As an expert in critical-decision support solutions, the group is developing disruptive technologies that will make artificial intelligence more energy-efficient. Thales is the first company to develop ‘frugal’ AI based algorithms that only require small amounts of energy. Applying the principles of eco-design, Thales researchers are developing low-energy algorithms as an integral part of the design of neural network architectures. Whenever possible, they also prioritise knowledge-based symbolic or hybrid AI, which is much more energy efficient. Thales developers are also shifting their attention from big data to smart data, favouring quality over quantity and improving electronics design and implementation to offer electronic circuits that consume very little energy.

Also, Thales is applying eco-design principles to a growing proportion of its new developments and intends to adopt these principles for 100 per cent of its new products and services by 2023. The group is also actively promoting its eco-designed smartcards, which are expected to account for 35 per cent of all its smartcard sales by 2025.

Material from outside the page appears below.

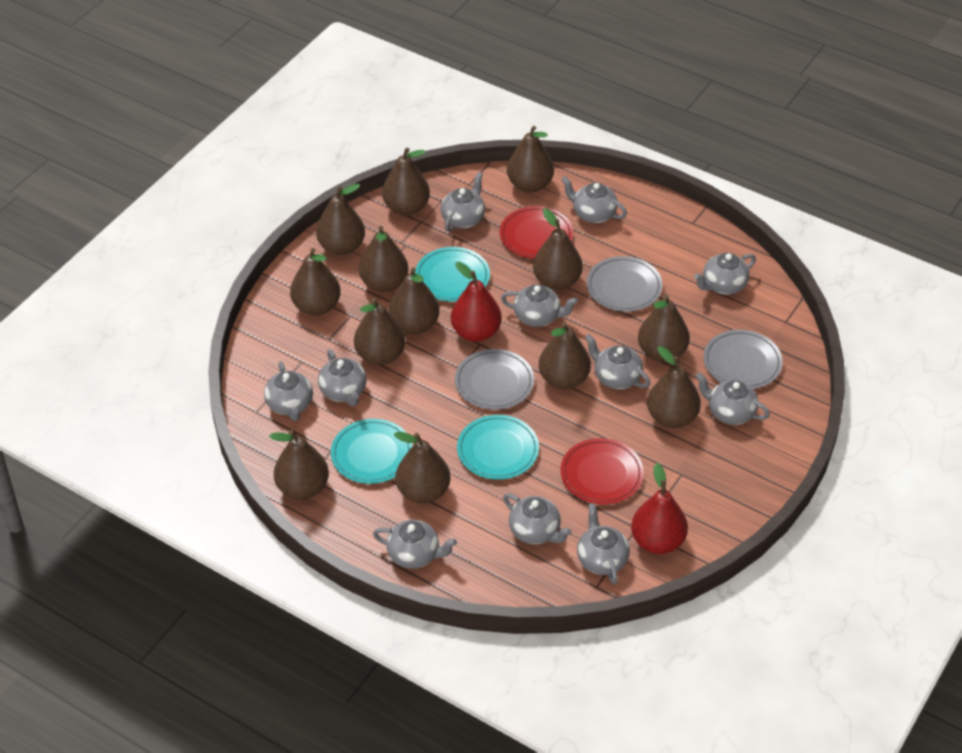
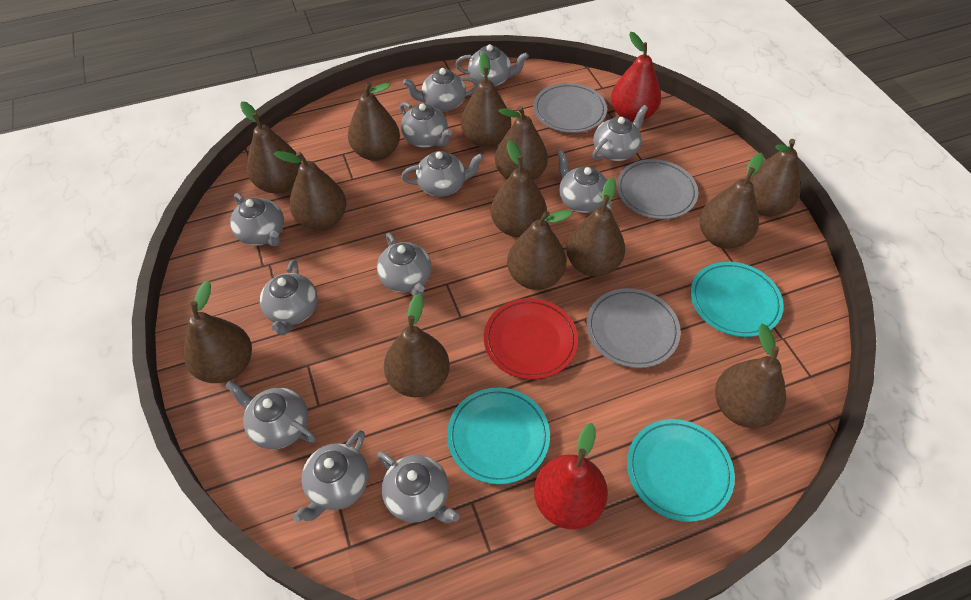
grey teapot: 11 -> 12
red plate: 2 -> 1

How is Thales leveraging engineering in India?

India is a pillar of engineering for Thales. Today we have more than 1,300 engineers working with Thales in India at its engineering centres in Bengaluru and the National Capital Region in Delhi. Our engineering centre in Delhi-NCR is focused on digital identity and security business of Thales, including technologies around data protection and encryption, cybersecurity, IoT and biometrics, etc. Our engineering centre in Bengaluru is the first-of-its-kind in India, focusing on hardware, software and systems engineering capabilities for both the civil and defence sectors, serving global needs. We are looking forward to hire and nurture more talent in high technology roles for our engineering competence centres in India.

Thales also continues to partner with academia to further R&D in the country. Last year, we joined hands with IIIT-Delhi (need to check with interviewee if he meant IIT-Delhi, I think there is no IIIT in Delhi) on open hardware research and development. The collaboration seeks to enable co-development of complex microprocessor architectures and multi-core processing systems using configurations available with the RISC-V open ISA specification. These systems will bring value to applications in areas such as edge computing, smart manufacturing, defence and space. In April 2022, Thales signed an MoU with the Central Manufacturing Technology Institute (CMTI) of India for advanced collaborative research and development in the field of open hardware. This partnership involves the designing of micro-processors using open-source assets which will enable the indigenous development of hardware and complete control of the behaviour of the processor tailor-made to software applications, which is not doable with proprietary hardware.

Thales will continue to develop its footprint in India by strengthening its local teams, partnerships and innovation.